Speculation yesterday that Mr Bowker had already resigned or told ministers he intended to do so was denied by the SRA's chief spokesman.

On being asked the question by The Independent, he said: "In the spirit and letter of your inquiry, the answer is no, absolutely no. In any way you want to word it, no.''

However, the SRA chairman, a former senior director at Virgin Trains, has found his room for manoeuvre being limited. A draft annual strategic plan submitted to Mr Darling's department by the SRA was scrapped amid concerns about its implications for public spending. It is proposed a fresh document be published in the wake of the Chancellor of the Exchequer's comprehensive spending review, due in the summer. Mr Bowker's pet project - a £35bn north-south high-speed line - has been postponed indefinitely.

Industry sources believe Richard Brown, chief executive of Eurostar and formerly group commercial director at National Express, which holds eight train franchises, could take over from Mr Bowker.
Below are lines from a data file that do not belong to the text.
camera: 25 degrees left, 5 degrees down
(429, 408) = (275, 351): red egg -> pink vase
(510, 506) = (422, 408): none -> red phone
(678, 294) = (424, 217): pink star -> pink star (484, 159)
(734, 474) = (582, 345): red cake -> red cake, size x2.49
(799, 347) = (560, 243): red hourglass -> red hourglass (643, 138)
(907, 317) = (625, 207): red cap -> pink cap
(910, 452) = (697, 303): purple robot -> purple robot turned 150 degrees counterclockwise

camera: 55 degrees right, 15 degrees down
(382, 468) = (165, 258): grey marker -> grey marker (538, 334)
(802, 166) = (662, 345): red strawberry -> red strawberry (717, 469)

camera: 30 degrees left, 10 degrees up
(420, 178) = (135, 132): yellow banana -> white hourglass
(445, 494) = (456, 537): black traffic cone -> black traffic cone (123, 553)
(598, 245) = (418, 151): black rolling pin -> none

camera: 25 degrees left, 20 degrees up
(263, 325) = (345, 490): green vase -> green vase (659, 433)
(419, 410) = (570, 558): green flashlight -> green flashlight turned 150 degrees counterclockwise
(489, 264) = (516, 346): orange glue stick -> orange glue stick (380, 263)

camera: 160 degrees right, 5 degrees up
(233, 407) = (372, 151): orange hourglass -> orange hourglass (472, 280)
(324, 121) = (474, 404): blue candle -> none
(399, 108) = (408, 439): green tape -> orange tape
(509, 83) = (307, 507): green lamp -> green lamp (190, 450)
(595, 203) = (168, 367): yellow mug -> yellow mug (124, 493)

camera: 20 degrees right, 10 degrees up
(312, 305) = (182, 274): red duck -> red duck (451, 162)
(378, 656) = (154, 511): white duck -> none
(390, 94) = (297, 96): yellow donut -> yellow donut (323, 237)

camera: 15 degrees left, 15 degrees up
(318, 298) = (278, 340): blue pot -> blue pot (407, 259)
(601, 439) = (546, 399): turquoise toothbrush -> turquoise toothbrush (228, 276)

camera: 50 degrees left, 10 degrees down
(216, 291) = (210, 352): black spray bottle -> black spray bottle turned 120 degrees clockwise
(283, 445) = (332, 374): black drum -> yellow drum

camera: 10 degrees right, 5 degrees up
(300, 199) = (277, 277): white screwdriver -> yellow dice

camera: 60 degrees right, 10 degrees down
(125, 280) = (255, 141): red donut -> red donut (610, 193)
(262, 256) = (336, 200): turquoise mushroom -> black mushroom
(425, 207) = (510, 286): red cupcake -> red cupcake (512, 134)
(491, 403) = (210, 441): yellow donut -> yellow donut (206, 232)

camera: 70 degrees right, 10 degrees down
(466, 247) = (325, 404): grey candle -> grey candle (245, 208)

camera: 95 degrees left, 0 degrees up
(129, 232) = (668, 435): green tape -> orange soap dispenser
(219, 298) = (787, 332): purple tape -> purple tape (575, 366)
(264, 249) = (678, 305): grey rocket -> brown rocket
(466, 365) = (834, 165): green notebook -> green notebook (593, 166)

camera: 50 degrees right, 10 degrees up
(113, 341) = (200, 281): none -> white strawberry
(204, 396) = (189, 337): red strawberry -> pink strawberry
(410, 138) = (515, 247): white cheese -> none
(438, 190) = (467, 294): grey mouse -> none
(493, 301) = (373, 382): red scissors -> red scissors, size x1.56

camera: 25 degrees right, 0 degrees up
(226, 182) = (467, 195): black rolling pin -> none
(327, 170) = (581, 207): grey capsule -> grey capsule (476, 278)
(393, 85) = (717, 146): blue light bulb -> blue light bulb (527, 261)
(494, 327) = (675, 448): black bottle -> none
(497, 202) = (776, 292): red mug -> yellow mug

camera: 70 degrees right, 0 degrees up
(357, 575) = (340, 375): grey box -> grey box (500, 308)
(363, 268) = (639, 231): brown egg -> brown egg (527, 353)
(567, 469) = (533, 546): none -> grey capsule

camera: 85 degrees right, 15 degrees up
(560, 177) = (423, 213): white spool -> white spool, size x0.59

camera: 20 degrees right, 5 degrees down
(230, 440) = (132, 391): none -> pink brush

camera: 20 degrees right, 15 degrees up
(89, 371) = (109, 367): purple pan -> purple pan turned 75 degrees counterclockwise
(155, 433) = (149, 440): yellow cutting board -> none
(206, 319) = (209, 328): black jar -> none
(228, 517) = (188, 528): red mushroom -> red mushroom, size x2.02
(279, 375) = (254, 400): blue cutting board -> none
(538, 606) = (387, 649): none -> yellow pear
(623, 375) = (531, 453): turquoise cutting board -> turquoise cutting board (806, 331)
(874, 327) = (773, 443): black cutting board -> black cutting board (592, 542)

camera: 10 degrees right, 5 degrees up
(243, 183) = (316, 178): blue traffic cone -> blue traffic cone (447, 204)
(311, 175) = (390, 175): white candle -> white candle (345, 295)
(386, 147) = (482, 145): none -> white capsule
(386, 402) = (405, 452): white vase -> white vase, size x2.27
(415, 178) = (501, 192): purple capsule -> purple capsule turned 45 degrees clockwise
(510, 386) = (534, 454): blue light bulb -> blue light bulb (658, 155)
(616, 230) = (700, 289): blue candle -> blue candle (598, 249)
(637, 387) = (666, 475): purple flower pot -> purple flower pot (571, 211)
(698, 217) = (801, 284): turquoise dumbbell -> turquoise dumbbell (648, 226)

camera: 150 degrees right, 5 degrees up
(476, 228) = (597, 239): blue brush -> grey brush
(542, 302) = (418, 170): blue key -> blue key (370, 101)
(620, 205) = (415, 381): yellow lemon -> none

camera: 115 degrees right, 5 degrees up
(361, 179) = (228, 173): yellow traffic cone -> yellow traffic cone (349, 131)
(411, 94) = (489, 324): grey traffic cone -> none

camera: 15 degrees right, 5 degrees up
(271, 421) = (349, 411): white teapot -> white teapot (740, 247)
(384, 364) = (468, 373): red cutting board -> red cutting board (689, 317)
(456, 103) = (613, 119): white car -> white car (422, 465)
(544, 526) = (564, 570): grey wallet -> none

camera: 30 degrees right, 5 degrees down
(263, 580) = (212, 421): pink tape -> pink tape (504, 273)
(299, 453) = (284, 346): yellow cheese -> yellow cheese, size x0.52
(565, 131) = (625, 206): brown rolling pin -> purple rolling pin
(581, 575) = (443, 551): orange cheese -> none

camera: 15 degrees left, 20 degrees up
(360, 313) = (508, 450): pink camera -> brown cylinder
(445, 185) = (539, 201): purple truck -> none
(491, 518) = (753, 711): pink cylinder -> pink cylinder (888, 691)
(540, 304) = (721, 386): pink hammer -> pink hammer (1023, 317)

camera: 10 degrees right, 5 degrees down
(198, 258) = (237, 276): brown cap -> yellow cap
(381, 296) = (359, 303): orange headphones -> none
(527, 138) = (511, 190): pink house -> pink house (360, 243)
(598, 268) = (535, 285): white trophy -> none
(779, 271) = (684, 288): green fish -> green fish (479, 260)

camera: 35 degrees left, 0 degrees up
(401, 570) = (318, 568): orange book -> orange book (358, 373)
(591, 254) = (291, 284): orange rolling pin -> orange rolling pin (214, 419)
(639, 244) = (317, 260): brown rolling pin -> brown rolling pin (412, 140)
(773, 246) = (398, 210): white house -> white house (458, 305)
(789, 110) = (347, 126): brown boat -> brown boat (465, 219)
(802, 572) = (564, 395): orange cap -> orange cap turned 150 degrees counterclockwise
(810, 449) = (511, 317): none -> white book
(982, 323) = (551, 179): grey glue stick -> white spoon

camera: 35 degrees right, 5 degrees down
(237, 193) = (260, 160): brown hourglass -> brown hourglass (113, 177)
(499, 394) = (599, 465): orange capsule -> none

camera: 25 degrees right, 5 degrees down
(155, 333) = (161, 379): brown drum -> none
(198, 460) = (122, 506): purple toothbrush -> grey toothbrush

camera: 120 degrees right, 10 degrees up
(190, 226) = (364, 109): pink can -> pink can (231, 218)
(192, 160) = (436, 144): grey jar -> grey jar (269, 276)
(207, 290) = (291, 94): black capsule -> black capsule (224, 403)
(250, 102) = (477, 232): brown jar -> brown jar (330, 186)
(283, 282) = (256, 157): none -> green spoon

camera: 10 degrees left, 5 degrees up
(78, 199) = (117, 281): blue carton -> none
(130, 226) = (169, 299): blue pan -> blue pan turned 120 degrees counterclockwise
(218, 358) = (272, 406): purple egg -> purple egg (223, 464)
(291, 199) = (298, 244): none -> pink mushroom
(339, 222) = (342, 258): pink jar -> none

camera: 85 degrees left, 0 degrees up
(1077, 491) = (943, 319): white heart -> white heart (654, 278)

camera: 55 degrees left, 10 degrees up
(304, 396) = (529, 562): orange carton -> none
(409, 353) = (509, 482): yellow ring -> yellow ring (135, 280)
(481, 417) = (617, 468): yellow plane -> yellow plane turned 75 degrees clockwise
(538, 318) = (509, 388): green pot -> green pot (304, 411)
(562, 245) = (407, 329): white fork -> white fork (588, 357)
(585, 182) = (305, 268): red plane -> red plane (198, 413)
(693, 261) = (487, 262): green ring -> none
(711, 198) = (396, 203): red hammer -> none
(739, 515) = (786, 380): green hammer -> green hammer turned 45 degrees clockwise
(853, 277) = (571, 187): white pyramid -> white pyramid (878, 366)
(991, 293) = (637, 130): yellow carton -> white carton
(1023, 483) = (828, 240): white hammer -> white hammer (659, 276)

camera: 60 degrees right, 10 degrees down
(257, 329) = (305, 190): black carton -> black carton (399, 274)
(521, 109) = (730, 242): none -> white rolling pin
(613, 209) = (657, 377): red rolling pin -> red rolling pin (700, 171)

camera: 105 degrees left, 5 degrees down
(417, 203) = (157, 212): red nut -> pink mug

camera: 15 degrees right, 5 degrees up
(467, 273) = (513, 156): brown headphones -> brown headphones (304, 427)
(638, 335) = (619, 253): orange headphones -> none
A source said: "I can't see Bowker putting up with any restrictions on his ability to take decisions. At Virgin, he had huge scope to act as an entrepreneur. If the Government presses ahead with the plan, he would become a prisoner of the Civil Service. One thing is certain. If the Department for Transport takes over running the railways it is a guaranteed failure. Nobody there has any idea how to run a railway.''

Another senior figure said there were "huge troubles'' in the industry over funding. "Things are very tense. Running something which is over-budget is always pretty bloody, especially when the Government is involved. This is bloody with knobs on."

The HSE has also come in for intense criticism over its bureaucratic approach to the rail network. The executive's alleged penchant for committees and procedures led to the departure last year of Alan Osbourne, after just 11 months as the director of rail safety.